Street marketing, marketing viral et tribal apparaissent comme des techniques totalement complémentaires, et difficilement dissociables dans le cadre d’une opération de marketing. Dans une société saturée par la communication publicitaire, le street marketing apparaît idéal. Cependant, cette technique, de plus en plus convoitée, risque à long et moyen terme de lasser à son tour les consommateurs. Comme c’est déjà le cas pour la communication média.

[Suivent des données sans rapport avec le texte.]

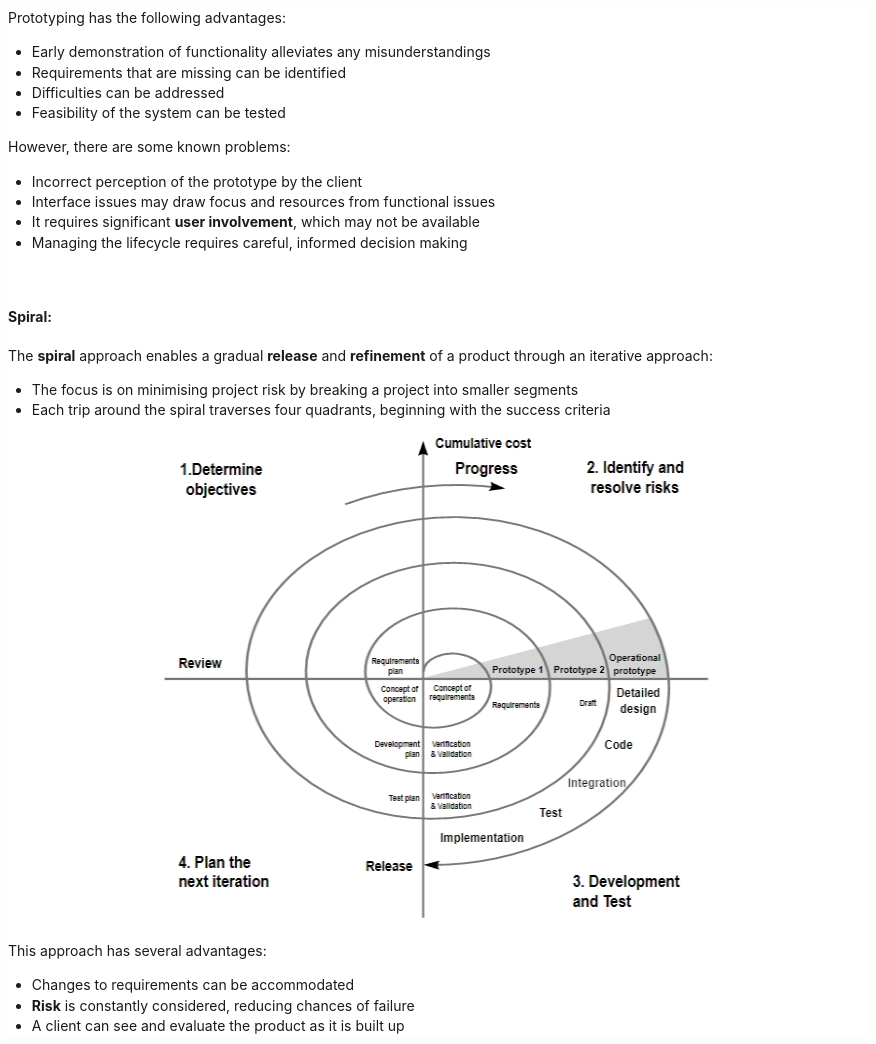 Prototyping has the following advantages:
* Early demonstration of functionality alleviates any misunderstandings
* Requirements that are missing can be identified
* Difficulties can be addressed
* Feasibility of the system can be tested

However, there are some known problems:
* Incorrect perception of the prototype by the client
* Interface issues may draw focus and resources from functional issues
* It requires significant **user involvement**, which may not be available
* Managing the lifecycle requires careful, informed decision making

&emsp;
#### **Spiral:**

The **spiral** approach enables a gradual **release** and **refinement** of a product through an iterative approach:
* The focus is on minimising project risk by breaking a project into smaller segments
* Each trip around the spiral traverses four quadrants, beginning with the success criteria
<p align="center">
  <img src="img/01/0103spiralcycle.jpg" alt="Spiral lifecycle">
</p>

This approach has several advantages:
* Changes to requirements can be accommodated
* **Risk** is constantly considered, reducing chances of failure 
* A client can see and evaluate the product as it is built up
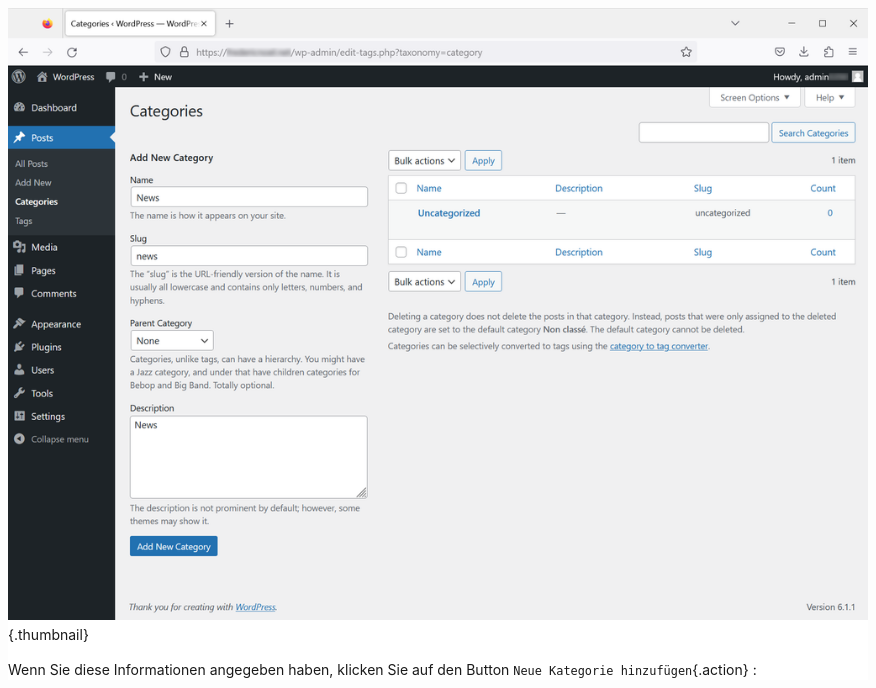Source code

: ![WordPress - Categories filled](images/wordpress_first_steps_12.png){.thumbnail}

Wenn Sie diese Informationen angegeben haben, klicken Sie auf den Button `Neue Kategorie hinzufügen`{.action} :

Prôné par les agences de communication comme étant le moyen de propagation incontournable, le street marketing risque de souffrir très rapidement d’un manque de crédibilité. Ainsi vidé de tout sens, il s’inscrirait alors comme un mouvement de mode révolu. Or le street marketing n’en n’est pas un : il a évolué et s’est adapté à un environnement mouvant.

L’homme sandwich n’est pas de la première jeunesse, et pourtant il foule encore les bitumes des grandes villes, non plus compressé entre deux énormes pancartes au message en lettrines peintes, mais costumé en NESQUIK ou en hôtesse au sourire éclatant. De fait, le street marketing n’est qu’un terme moderne pour nommer une pratique ancienne qui se réduisait autrefois à une technique de distribution de tracts à la sortie d’un parking.

Mais ce qui devrait sauver le street marketing de cette vulgarisation commerciale est sans doute son aspect éphémère, qui lui permet de toujours se renouveler et de ne jamais mettre en scène les mêmes acteurs, au même endroit.